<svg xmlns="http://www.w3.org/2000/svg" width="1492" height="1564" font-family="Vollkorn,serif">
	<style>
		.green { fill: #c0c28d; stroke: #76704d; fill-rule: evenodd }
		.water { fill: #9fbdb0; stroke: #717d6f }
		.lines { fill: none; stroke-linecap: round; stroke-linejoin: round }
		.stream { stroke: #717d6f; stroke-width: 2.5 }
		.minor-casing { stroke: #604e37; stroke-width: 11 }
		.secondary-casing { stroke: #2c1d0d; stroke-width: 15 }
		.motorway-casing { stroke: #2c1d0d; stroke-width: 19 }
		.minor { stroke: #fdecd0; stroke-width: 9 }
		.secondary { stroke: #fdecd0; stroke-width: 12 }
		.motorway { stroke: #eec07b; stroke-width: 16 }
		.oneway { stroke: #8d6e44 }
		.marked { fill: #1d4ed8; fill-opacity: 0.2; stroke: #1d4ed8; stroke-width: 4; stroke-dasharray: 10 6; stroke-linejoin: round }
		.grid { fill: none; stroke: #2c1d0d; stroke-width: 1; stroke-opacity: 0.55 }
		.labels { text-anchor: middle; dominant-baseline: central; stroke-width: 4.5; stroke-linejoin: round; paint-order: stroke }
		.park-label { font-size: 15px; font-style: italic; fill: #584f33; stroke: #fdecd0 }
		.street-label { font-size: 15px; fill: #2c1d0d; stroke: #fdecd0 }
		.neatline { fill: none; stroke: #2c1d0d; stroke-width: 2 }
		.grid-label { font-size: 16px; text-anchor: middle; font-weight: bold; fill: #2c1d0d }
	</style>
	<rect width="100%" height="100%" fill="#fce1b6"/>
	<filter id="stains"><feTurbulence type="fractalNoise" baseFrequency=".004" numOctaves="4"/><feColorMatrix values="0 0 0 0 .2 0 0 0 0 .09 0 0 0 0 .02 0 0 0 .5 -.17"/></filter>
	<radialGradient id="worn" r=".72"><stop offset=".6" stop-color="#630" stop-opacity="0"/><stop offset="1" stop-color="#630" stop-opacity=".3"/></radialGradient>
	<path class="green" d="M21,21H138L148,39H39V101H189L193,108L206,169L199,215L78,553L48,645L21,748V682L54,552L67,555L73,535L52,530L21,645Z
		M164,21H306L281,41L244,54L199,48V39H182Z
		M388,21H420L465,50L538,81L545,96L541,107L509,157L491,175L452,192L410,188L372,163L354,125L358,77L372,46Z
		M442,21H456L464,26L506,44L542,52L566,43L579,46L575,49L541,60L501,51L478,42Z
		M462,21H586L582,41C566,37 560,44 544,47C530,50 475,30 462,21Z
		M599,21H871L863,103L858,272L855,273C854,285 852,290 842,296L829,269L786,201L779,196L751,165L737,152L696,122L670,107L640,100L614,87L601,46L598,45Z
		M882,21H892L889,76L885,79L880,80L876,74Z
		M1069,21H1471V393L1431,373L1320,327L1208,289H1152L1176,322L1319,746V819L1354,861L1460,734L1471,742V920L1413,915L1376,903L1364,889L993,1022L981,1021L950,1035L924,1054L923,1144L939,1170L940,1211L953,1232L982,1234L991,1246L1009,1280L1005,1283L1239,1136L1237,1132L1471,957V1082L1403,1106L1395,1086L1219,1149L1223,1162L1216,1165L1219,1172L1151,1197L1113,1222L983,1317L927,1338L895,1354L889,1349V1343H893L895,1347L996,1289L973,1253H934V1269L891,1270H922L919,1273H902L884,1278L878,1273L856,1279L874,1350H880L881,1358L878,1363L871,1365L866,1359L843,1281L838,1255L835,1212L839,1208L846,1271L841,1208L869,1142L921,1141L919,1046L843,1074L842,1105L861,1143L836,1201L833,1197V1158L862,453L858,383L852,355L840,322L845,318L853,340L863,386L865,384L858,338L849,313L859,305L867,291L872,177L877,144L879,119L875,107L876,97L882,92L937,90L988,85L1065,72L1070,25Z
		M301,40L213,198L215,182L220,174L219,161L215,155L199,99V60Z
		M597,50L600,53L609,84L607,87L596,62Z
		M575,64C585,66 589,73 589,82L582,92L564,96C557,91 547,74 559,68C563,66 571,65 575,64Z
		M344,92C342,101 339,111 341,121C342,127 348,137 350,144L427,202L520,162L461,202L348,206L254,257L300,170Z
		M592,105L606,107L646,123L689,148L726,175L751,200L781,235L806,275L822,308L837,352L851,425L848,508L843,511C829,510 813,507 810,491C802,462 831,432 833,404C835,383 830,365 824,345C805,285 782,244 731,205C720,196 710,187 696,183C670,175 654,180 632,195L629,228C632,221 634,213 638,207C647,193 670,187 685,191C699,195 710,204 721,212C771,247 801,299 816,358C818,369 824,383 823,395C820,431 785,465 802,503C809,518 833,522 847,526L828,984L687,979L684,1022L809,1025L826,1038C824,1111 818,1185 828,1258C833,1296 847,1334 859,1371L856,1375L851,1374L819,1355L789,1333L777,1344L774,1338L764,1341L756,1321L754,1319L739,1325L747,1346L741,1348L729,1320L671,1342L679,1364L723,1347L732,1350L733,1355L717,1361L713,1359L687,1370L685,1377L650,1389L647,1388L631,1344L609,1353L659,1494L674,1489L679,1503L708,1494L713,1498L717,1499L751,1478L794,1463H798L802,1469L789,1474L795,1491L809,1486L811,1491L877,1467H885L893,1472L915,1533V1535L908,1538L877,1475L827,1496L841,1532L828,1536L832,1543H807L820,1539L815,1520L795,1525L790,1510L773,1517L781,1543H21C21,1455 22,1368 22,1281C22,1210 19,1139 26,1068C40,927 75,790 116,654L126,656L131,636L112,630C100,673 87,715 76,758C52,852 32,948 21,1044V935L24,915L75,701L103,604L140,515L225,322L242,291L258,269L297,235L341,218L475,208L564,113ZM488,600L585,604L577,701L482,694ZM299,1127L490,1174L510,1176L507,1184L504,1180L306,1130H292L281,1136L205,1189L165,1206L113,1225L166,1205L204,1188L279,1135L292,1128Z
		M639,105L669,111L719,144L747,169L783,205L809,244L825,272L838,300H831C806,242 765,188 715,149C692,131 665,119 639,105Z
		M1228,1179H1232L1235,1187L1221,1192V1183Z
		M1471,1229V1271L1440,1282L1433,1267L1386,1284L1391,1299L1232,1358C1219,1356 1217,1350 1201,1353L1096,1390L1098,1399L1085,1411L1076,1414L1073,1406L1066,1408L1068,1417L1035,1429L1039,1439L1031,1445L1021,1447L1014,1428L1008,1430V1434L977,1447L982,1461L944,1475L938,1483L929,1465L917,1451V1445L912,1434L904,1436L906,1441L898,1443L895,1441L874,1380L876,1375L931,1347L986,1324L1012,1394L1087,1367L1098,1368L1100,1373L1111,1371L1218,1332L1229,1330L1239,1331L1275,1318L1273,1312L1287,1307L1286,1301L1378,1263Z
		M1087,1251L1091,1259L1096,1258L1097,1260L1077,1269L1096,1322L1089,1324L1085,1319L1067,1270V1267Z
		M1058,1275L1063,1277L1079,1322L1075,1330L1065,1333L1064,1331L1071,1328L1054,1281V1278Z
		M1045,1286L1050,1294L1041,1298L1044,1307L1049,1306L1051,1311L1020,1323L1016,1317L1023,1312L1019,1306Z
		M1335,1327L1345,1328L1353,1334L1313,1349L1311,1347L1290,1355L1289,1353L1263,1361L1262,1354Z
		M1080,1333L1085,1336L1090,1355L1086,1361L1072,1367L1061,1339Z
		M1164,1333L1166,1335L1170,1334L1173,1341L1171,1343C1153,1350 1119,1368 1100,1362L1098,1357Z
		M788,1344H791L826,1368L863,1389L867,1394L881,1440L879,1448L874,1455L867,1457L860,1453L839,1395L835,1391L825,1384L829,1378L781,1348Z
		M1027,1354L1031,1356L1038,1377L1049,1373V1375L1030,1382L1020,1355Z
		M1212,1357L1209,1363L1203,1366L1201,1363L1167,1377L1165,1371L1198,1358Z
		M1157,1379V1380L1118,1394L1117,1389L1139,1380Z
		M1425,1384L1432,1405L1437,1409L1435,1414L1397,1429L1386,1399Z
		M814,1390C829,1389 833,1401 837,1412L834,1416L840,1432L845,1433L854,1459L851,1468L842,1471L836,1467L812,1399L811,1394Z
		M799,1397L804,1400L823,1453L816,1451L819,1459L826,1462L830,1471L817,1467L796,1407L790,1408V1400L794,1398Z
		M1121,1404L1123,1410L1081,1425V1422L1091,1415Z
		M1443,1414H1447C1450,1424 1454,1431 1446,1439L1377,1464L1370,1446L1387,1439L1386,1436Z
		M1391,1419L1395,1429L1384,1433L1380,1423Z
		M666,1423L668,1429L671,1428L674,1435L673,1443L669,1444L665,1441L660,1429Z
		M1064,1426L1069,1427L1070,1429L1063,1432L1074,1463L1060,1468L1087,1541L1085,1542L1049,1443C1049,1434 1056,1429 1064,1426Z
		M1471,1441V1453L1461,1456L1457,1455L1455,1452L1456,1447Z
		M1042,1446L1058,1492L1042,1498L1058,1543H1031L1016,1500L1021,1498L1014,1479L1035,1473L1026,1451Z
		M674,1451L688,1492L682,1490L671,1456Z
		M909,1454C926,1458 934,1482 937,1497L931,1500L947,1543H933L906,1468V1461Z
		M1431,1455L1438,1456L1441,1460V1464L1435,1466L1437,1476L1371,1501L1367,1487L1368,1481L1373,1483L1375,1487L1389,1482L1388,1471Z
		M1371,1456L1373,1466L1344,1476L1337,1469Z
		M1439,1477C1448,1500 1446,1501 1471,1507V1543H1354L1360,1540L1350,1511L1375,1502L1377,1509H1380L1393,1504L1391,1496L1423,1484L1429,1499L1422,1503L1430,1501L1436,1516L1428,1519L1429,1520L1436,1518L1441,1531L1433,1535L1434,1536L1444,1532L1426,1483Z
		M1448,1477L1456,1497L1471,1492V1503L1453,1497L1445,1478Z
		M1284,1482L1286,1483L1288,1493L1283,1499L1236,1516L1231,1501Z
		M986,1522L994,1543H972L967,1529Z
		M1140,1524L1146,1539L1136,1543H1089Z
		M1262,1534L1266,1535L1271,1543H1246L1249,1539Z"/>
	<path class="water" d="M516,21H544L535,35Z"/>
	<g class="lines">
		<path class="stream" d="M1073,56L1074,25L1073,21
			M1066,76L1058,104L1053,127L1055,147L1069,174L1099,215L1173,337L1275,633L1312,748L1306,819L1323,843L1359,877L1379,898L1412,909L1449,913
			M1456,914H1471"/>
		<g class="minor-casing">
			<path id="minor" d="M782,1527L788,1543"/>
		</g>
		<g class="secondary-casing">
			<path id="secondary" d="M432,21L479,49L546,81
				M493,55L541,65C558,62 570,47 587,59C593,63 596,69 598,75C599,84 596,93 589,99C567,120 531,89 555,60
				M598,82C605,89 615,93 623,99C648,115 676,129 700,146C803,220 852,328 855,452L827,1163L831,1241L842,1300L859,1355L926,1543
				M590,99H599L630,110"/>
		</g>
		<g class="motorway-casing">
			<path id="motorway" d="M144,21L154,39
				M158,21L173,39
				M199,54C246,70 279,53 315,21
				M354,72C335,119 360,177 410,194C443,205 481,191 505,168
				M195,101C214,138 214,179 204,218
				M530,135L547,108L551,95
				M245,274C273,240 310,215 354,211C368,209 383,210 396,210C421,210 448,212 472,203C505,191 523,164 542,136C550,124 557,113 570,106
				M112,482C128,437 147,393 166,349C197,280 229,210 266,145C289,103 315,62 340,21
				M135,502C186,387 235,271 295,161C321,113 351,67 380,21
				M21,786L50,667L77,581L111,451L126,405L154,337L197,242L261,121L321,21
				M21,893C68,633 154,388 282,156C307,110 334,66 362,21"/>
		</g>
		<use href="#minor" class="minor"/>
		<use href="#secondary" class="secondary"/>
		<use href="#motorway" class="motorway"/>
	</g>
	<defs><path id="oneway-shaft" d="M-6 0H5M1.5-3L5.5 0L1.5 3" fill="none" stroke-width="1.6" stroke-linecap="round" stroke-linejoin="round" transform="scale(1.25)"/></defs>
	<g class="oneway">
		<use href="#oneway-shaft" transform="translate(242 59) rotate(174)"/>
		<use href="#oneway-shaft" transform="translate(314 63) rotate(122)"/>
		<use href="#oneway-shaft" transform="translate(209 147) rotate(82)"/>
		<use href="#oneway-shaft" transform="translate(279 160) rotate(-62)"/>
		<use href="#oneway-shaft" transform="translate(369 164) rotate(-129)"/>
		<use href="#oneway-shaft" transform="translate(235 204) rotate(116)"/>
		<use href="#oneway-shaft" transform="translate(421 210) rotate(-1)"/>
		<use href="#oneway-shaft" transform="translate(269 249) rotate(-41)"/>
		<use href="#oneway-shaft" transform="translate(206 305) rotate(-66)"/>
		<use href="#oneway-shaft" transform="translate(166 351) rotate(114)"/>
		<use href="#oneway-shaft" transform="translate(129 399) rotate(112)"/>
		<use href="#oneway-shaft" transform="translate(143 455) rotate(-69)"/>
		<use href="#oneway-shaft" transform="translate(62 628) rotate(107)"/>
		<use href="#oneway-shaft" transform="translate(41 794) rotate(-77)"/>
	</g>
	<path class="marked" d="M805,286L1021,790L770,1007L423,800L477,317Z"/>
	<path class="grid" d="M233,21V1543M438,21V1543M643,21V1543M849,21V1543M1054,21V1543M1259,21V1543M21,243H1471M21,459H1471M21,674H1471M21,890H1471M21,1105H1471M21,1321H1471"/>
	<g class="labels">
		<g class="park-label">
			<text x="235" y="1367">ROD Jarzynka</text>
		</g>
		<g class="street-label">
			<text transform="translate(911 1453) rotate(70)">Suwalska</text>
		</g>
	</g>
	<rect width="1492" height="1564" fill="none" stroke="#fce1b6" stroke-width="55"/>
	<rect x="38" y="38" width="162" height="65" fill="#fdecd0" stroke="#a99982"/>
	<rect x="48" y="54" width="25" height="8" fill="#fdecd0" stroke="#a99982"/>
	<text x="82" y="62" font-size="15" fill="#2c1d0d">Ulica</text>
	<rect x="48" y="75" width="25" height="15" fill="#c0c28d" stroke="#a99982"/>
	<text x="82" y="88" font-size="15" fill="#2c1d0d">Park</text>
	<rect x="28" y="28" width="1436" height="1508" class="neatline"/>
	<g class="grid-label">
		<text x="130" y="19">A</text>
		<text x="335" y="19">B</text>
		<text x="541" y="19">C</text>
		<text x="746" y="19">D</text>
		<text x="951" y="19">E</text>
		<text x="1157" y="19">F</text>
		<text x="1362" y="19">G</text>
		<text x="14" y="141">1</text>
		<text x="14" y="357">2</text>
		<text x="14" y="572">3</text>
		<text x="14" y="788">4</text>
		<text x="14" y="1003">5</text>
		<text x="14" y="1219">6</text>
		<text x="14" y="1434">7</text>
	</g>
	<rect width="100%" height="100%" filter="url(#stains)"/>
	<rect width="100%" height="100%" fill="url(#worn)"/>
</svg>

☆ ☆ ☆ ☆ ☆ ☆ ☆

* [WORK ITEM]: Select every line of the records holding the string "lines".

* [FINISHED TASK]:
		.lines { fill: none; stroke-linecap: round; stroke-linejoin: round }
	<g class="lines">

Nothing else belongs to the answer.